#### [EXTRACT]
# Anyone used an Ancol Happy at Heel Harness?



## Tressa (Aug 31, 2010)

Teddy does pull quite a lot on the lead and I have read about this one, but before I splash out, I just wondered if anybody had any experience of this type? There are so many on the market these days.


----------



## lola24 (Aug 14, 2011)

I have no experience of this harness but have used similar.
I have used and advise the Mekuti harness which also has a 30day money back guarantee. I have had great feedback from them (including a LOT of veterinary staff with pulling dogs!!)
They come in nice colours too- i use the collars and leads for my lot 
http://www.mekuti.co.uk/


----------



## Rustler (Sep 22, 2011)

Sorry I've also no experience of that type of Harness. We also use a Mekuti harness with Stevie that we're very happy with.


----------



## Sue T (Aug 1, 2012)

Hello. My left hand is actually red raw where I held the former lead as Lucy pulled so much. However, I have just purchased a Happy At Heel Harness off the internet. I must say so far we have been really pleased with it. My 6 month old pup (Lucy) is actually trotting by my side. If she pulls at all, then the harness tightens round her front and pulls her to me. Its a bit fiddly threading the lead through the harness but once you have grasped it its no problem. The only issue I have is that she likes to chew the strong nylon lead it comes with! I paid £14 and think it is money well spent. Hope this helps.


----------



## JoJo (Mar 2, 2011)

Soudns good Sue  thanks for the update ... I may need a few of these then lol


----------



## colpa110 (Jul 5, 2011)

#### [GIVEN DATA]

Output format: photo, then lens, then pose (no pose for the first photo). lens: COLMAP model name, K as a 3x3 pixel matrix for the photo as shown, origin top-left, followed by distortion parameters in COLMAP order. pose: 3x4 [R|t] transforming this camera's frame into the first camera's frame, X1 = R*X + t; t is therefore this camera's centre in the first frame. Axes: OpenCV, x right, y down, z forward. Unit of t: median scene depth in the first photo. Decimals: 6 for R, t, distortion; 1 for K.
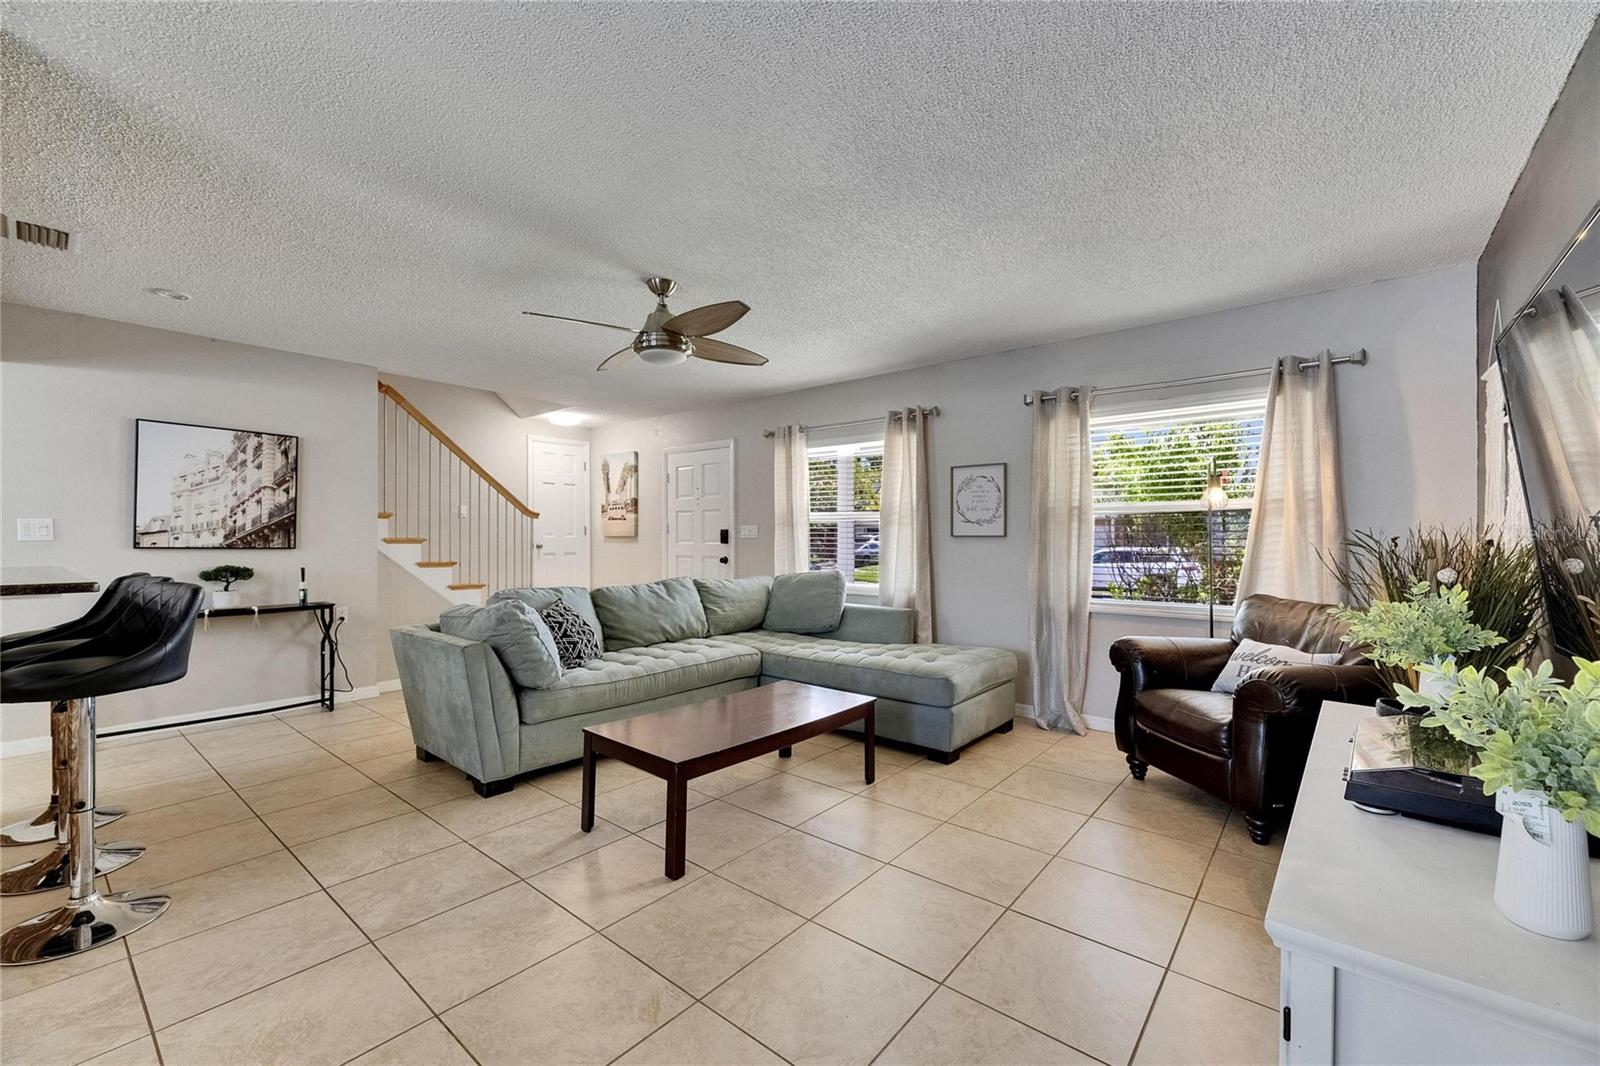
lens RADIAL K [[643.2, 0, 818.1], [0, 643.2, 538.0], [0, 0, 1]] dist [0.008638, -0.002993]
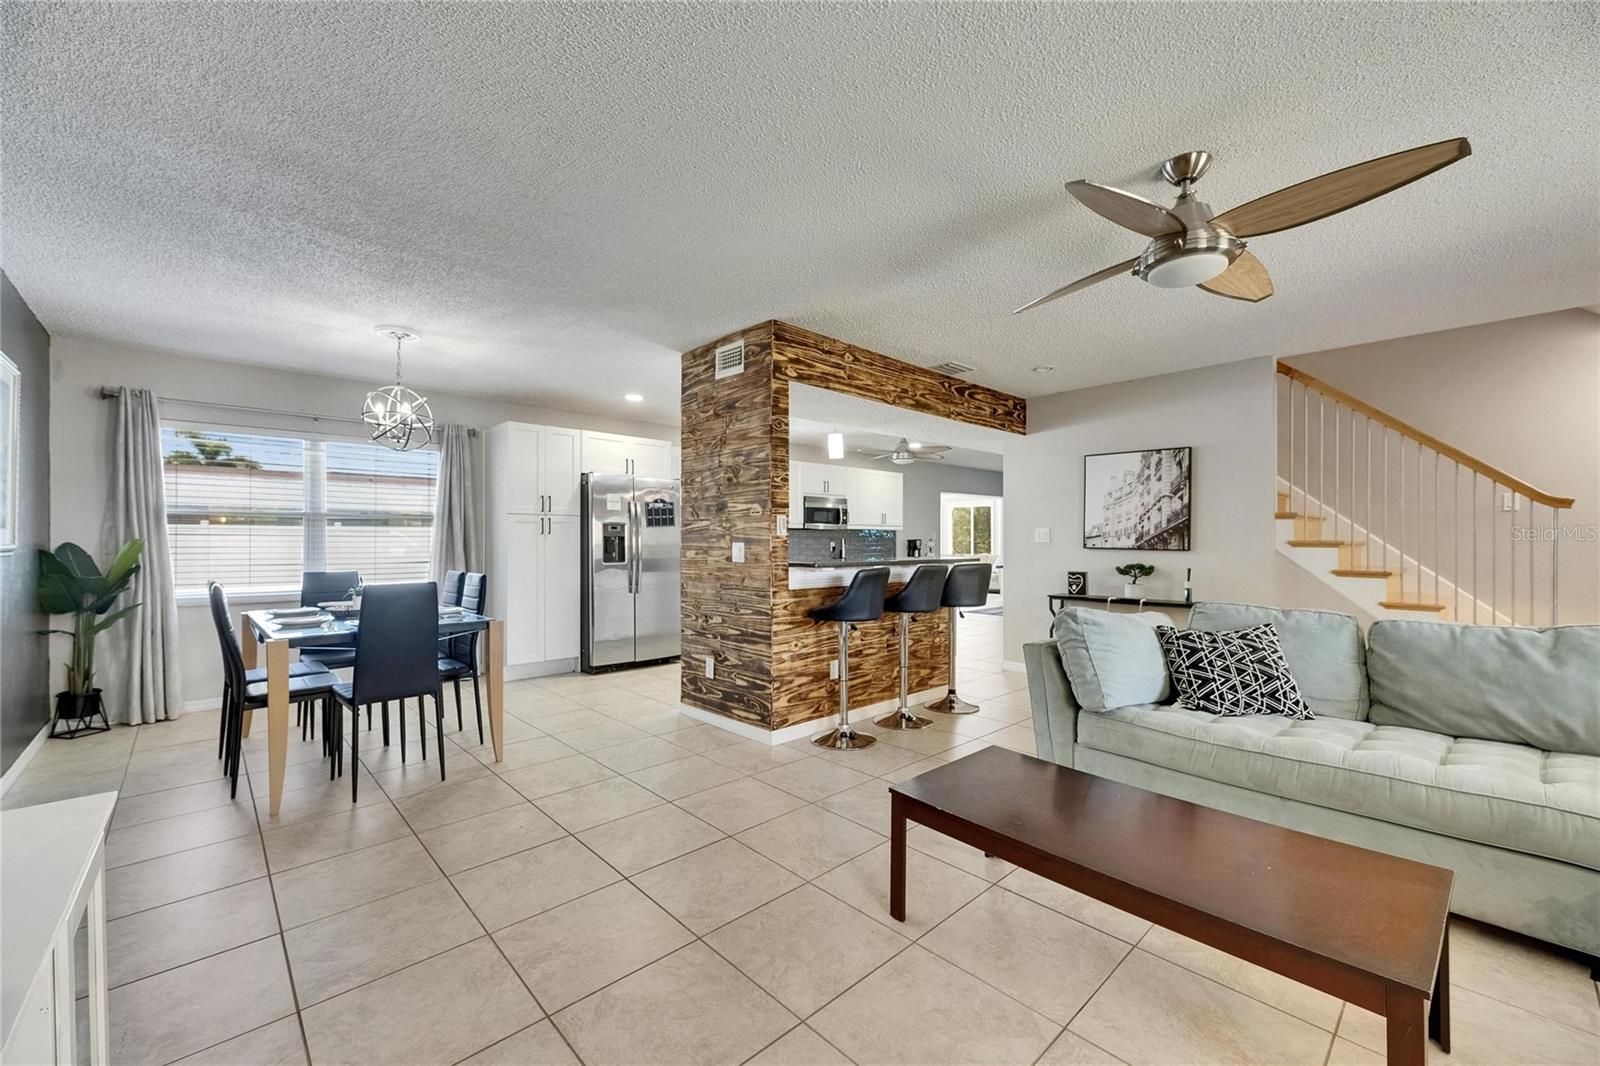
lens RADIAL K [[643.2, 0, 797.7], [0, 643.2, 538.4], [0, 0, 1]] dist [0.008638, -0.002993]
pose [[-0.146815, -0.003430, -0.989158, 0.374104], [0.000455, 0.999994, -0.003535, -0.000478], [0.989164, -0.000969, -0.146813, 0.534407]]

#### [PROMPT 1]
Name every dog mentioned by name in the harness thread.
#### [PROMPT 2]
Carry the harness thread forward past its final line.
The data above stands apart from the harness thread.

#### [RESPONSE BOX 1]
Teddy, Stevie, Lucy

#### [RESPONSE BOX 2]
I have tried a number of harnesses with Ted including the happy at heel. The pet shop I purchased mine from let me trial it up and down the street outside. It seemed to work so I purchased it BUT Ted soon seemed to get used to it and it has been pretty ineffective. I took receipt of a Gencon all in one yesterday and tried it a last night and first impressions are it seems pretty good.....


----------



## colpa110 (Jul 5, 2011)

lola24 said:


> I have no experience of this harness but have used similar.
> I have used and advise the Mekuti harness which also has a 30day money back guarantee. I have had great feedback from them (including a LOT of veterinary staff with pulling dogs!!)
> They come in nice colours too- i use the collars and leads for my lot
> http://www.mekuti.co.uk/


That looks like a serious piece of kit


----------



## loopyloo (Aug 18, 2012)

We also use a Mekuti harness on the recommendation of the trainer at our puppy class. We still use an ordinary lead if we have plenty of time to correct Raffy but if we are going for a quick walk or if my muscles are sore we use the Mekuti. Raffy will still pull a bit but he's much easier to control and generally behaves better when wearing it. It seems to have a bit of a calming effect.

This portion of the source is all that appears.